MUMBAI (India) -- A dozen years ago, many believed that India's Tata Group -- the country's oldest and largest conglomerate -- was a bloated behemoth that would eventually go under.
Instead, it has become a powerhouse in the 21st century, focusing on core businesses like steel and automobiles and seizing opportunities, including the hugely profitable outsourcing business, that came with India's dramatic economic transformation.
A slew of recent acquisitions, including for Britain's Tetley Tea and Boston's Ritz Carlton Hotel, have thrust the Tata conglomerate -- which comprises 98 companies and was largely unknown outside India until recently -- into the global spotlight.
A year ago, Tata Steel Ltd. became the world's sixth-biggest steelmaker when it bought Britain-based Corus Group for $13 billion. Then in January, Tata Motors Ltd.
grabbed the world's attention when it unveiled the planet's cheapest car: a $2,500 four-seater that could change the global auto industry.
Surprising naysayers, the company has also been named the preferred bidder for Ford Motor's Jaguar and Land Rover businesses.
"We have been thinking bigger than we have done in the past," said Chairman Ratan N. Tata, 70, in a rare interview at Bombay House, the group's headquarters since 1926. "We have been bolder ... and we have been more aggressive in the marketplace."
In five years through March 2007, annual group sales more than doubled to $29 billion, while market capitalization of its 27 listed companies increased six-fold, to $78 billion. The numbers do not include Corus, whose sales totaled $19 billion in 2006.
While recent rapid earnings growth at Tata Steel and Tata Motors has slowed, net profit at Tata Consultancy, India's biggest outsourcing company, continues to rise, climbing 21 percent in the October-December quarter.
The globalization strategy will only get bigger, said the barrel-chested Tata.
"We are at an early stage," he said. "We are still feeling our way."

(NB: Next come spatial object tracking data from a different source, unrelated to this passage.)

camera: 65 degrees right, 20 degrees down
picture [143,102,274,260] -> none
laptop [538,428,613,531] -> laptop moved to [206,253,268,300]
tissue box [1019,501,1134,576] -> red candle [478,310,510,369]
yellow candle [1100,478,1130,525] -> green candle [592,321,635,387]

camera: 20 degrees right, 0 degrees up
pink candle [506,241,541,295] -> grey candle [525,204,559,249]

The resurgence of the 140-year-old Tata brand is as much a story of the country's economic rise as it is about the success of the chairman, whose ascent to the top job in 1991 coincided with the beginning of India's shift from a socialist-style state to a market economy.

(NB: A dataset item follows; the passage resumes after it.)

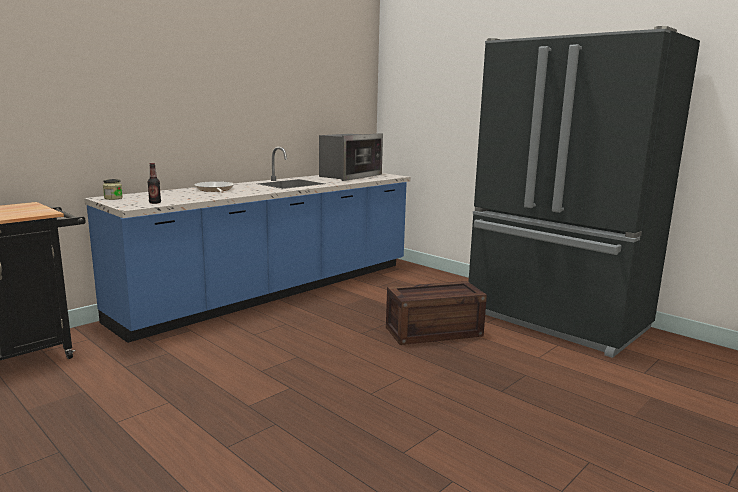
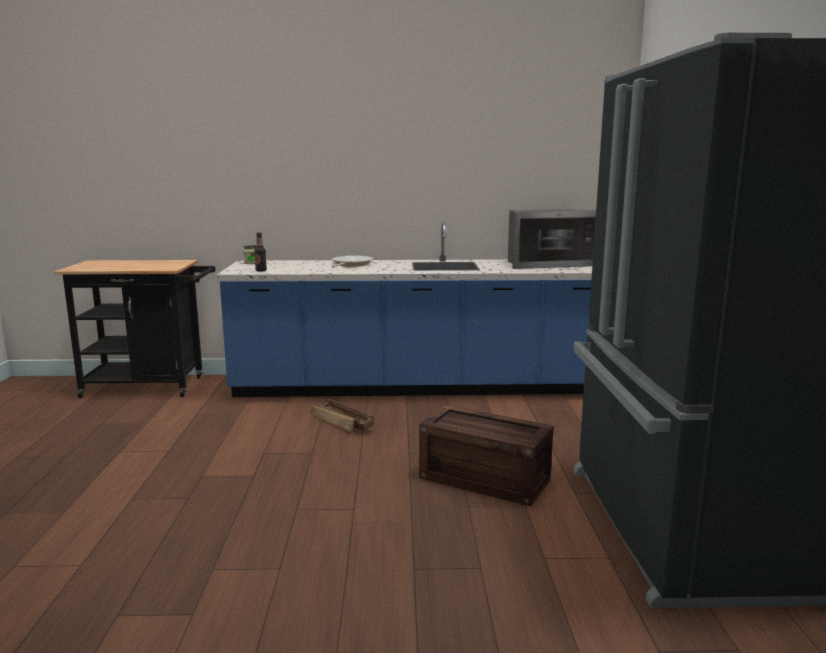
camera: 45 degrees right, 0 degrees up
none -> crate [310,399,374,433]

For decades after India's independence from Britain in 1947, the government fixed prices, imposed curbs on foreign goods and capital, brought draconian tax laws and set limits to what a company could produce. The restrictive regime stifled growth and bred corruption.

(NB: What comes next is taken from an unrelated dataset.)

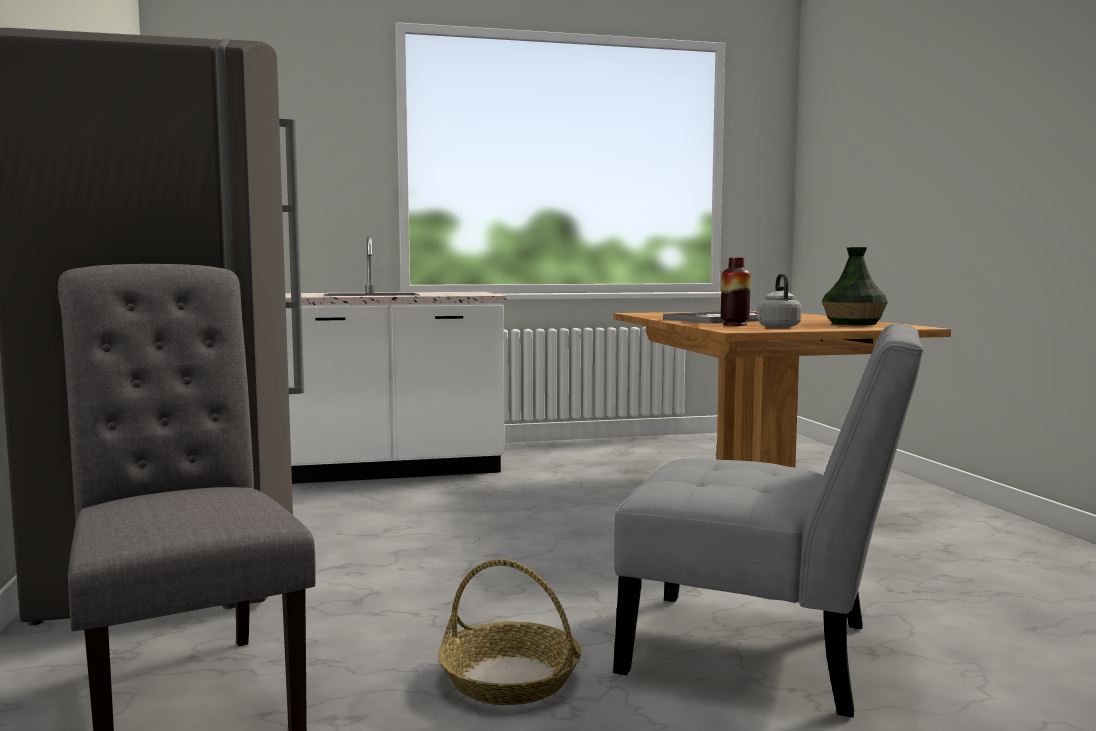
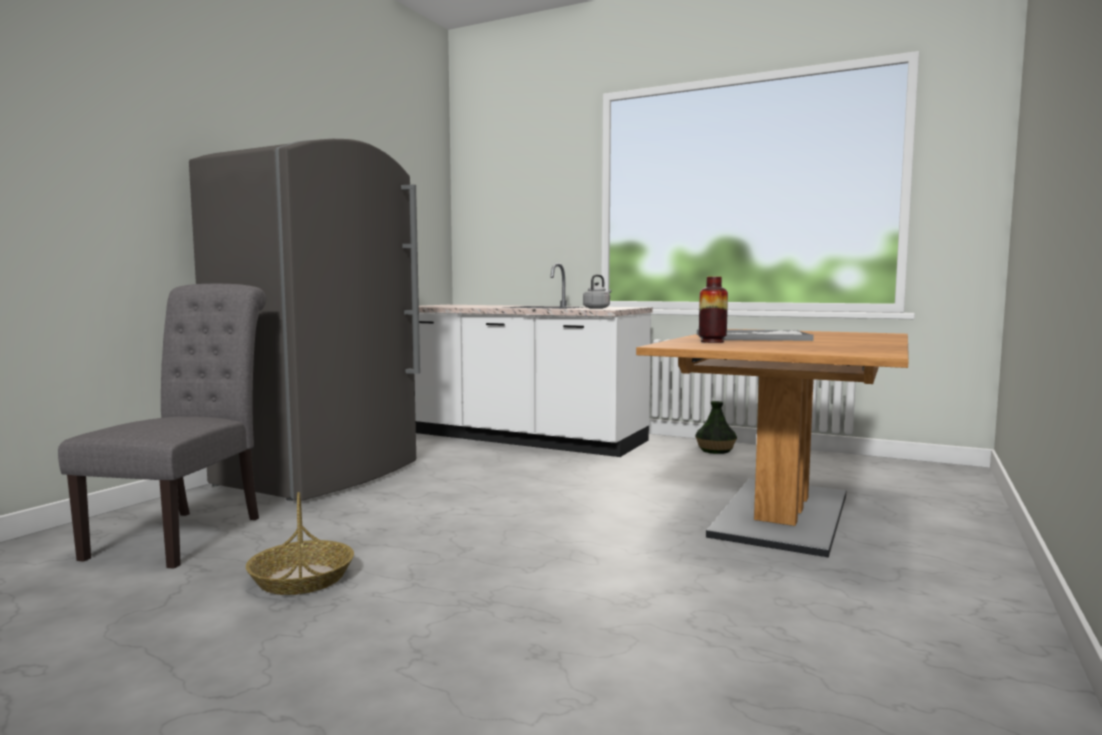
camera: 40 degrees right, 0 degrees up
grey chair [613,324,924,718] -> none
grey kettle [757,274,802,328] -> grey kettle moved to [583,275,611,309]
vase [822,247,888,325] -> vase moved to [695,401,737,454]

The Tata Group was hit harder than others because it strove to create a business culture that emphasized transparency and integrity. Tata executives are known for refusing to pay bribes, a widespread Indian practice, and their lifestyles are mostly modest.
Ratan Tata, a bachelor, lives in a beachfront Mumbai apartment and is driven to work in an inexpensive Tata sedan.
When Ratan took over the company from his gregarious uncle, J.R.D. Tata, India's economy was starting to open up, but the Tata group was almost falling apart. Sales were sluggish and government controls had limited new investments.
Unlike his uncle, Ratan took charge from the start. It took him years to clean up the mess from the power struggles, pushing out a generation of executives and jettisoning peripheral businesses.
At Tata Steel, tens of thousands of jobs were cut. Tata Motors built the first fully Indian-designed car, the Indica -- a roomy hatchback rolled out in 1998.
Just as the group's fortunes were reviving, the Indian economy hit a slump. That's when it became compelling for Tata to look overseas.
What followed was a massive push to acquire businesses abroad. Nearly 30 overseas buyouts have since helped the group's international revenues grow fourfold to $11 billion and contributed more than a third to its total sales last year.